CoreWeave guidance disappoints as delays weigh on data center ramp despite blowout top and bottom line beats

CoreWeave reported a strong sales beat in Q3, with bottom-line results to match.

  • Revenue: $1.36 billion (compared to analyst estimates of $1.23 billion and guidance for $1.26 billion to $1.30 billion)

  • Adjusted operating income: $217.15 million (estimate: $177.2 million, guidance: $160 million to $190 million)

Those figures exceeded every estimate among analysts polled by Bloomberg.

More strong sales seem to be in the pipeline: CoreWeave’s revenue backlog swelled to $55.6 billion at the end of the quarter, nearly double the $30.1 billion at the end of Q2.

But they’re not imminent: in fact, despite this revenue beat, CoreWeave reduced its 2025 annual sales forecast to a range of $5.05 billion to $5.15 billion from its prior outlook for $5.15 billion to $5.35 billion.

That cut to its guidance has shares deep in the red on Tuesday morning during premarket trading.

CoreWeave seems to be having a little trouble getting as much compute up and running as Wall Street had hoped for, with active power of 590 megawatts at the end of the quarter, where analysts had anticipated nearly 625 megawatts.

On the earnings call, the company’s executives discussed a delay to one of their data centers in more detail, a problem which is weighing on its Q4 and FY25 guidance.

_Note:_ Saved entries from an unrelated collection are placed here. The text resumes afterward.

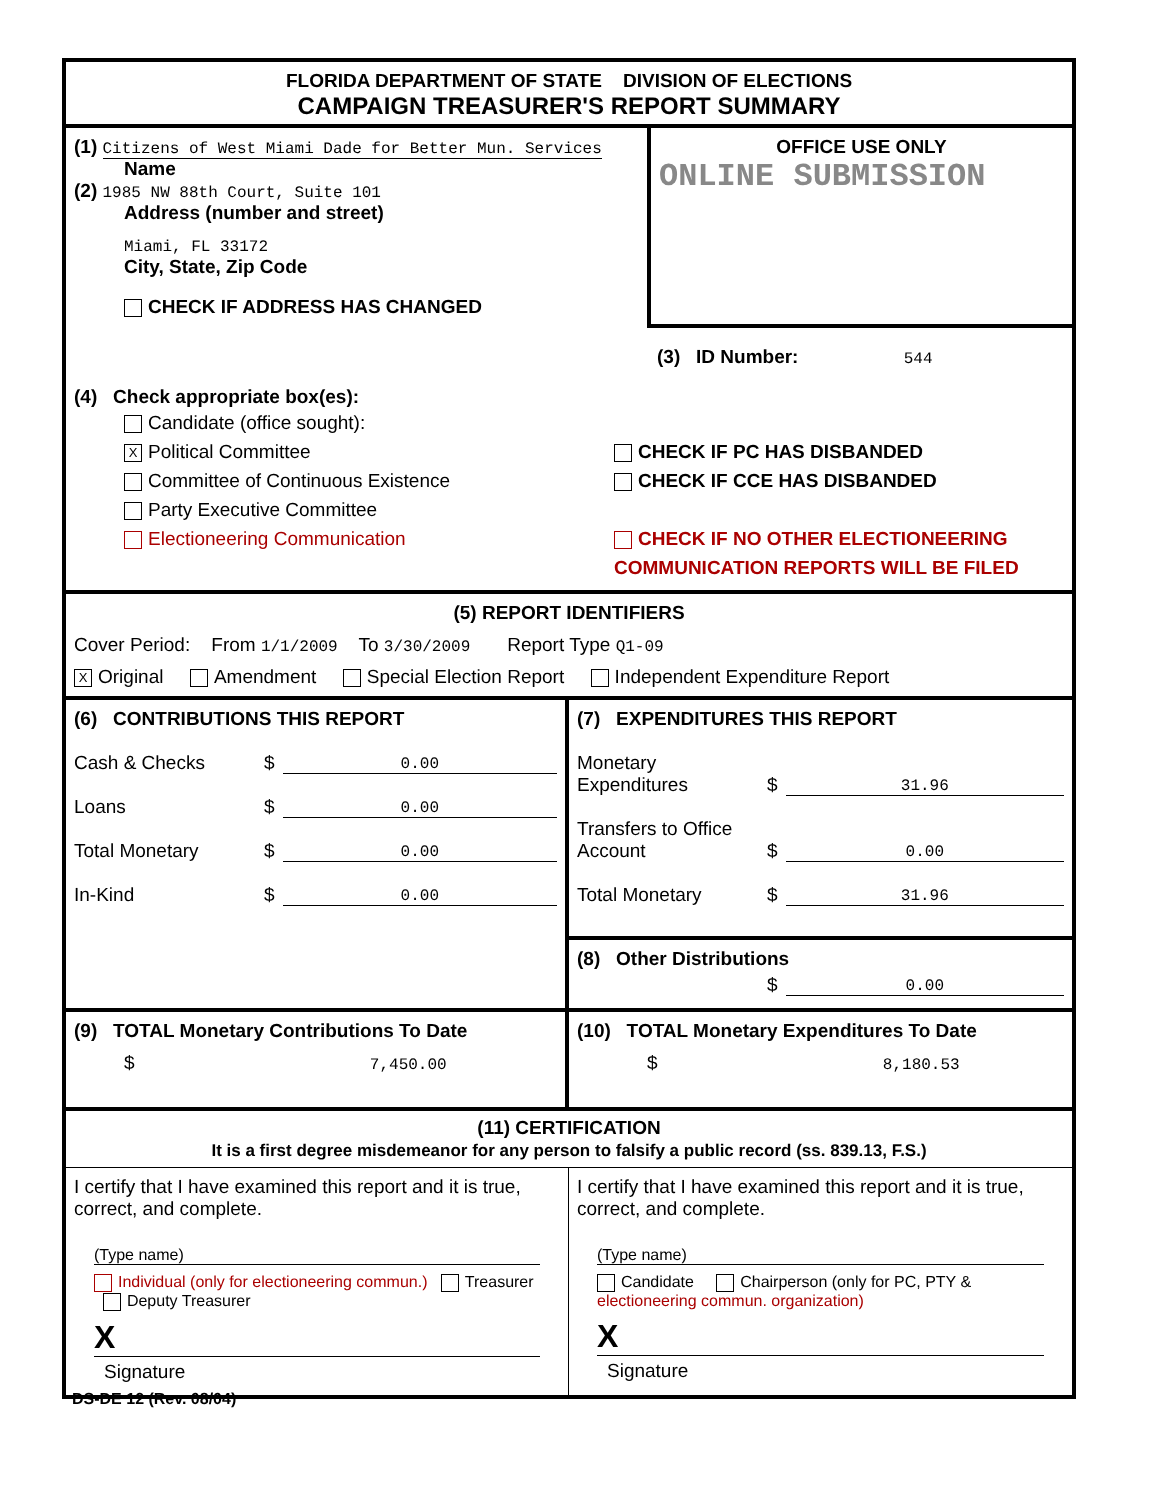FLORIDA DEPARTMENT OF STATE DIVISION OF ELECTIONS
CAMPAIGN TREASURER'S REPORT SUMMARY
(1) Citizens of West Miami Dade for Better Mun. Services
Name
(2) 1985 NW 88th Court, Suite 101
Address (number and street)
Miami, FL 33172
City, State, Zip Code
CHECK IF ADDRESS HAS CHANGED
OFFICE USE ONLY
ONLINE SUBMISSION
(3) ID Number: 544
(4) Check appropriate box(es):
Candidate (office sought):
X Political Committee
Committee of Continuous Existence
Party Executive Committee
Electioneering Communication
CHECK IF PC HAS DISBANDED
CHECK IF CCE HAS DISBANDED
CHECK IF NO OTHER ELECTIONEERING
COMMUNICATION REPORTS WILL BE FILED
(5) REPORT IDENTIFIERS
Cover Period: From 1/1/2009 To 3/30/2009 Report Type Q1-09
X Original Amendment Special Election Report Independent Expenditure Report
(6) CONTRIBUTIONS THIS REPORT
Cash & Checks $ 0.00
Loans $ 0.00
Total Monetary $ 0.00
In-Kind $ 0.00
(7) EXPENDITURES THIS REPORT
Monetary Expenditures $ 31.96
Transfers to Office Account $ 0.00
Total Monetary $ 31.96
(8) Other Distributions
$ 0.00
(9) TOTAL Monetary Contributions To Date
$ 7,450.00
(10) TOTAL Monetary Expenditures To Date
$ 8,180.53
(11) CERTIFICATION
It is a first degree misdemeanor for any person to falsify a public record (ss. 839.13, F.S.)
I certify that I have examined this report and it is true, correct, and complete.
(Type name)
Individual (only for electioneering commun.) Treasurer Deputy Treasurer
X
Signature
I certify that I have examined this report and it is true, correct, and complete.
(Type name)
Candidate Chairperson (only for PC, PTY & electioneering commun. organization)
X
Signature
DS-DE 12 (Rev. 08/04)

To be clear, CoreWeave isn’t flagging access to power in particular as a critical bottleneck right now (unlike Microsoft’s and Nvidia’s leaders). Rather, it’s the other physical infrastructure supporting the data center that’s the issue.

Michael Intrator, CoreWeave’s CEO, said:

So you’re going to be hearing this theme repeated again and again as you talk to not just CoreWeave, but across the space. And it is a real challenge at the powered shell level. It’s not a challenge for power, right? There’s plenty of power right now, and we believe that there will be ample power for the next couple of years. But really where the challenge is, is the powered shell.

Accordingly, CoreWeave’s guidance for over 850 megawatts of active power at year end would entail the company falls well short of the current consensus estimates for nearly 900 megawatts.

It’s going to take a lot of supply chain unfurling to realize its revenue backlog on schedule.

Source: CoreWeave Q3 earnings presentation

The neocloud company had a busy quarter, reaching a $14 billion pact with Meta for AI compute, expanding its agreement with OpenAI, and signing a $6.3 billion deal with Nvidia for any unused cloud computing capacity, among others. CoreWeave’s recent attempt at vertical integration failed, as Core Scientific shareholders voted overwhelmingly against its proposed acquisition on October 30.

However, there’s a little less drama around this quarter’s results than there was for the last one. That’s because its lock-up period expired shortly after CoreWeave’s impressive Q2 results, catalyzing a wave of profit taking in the AI darling.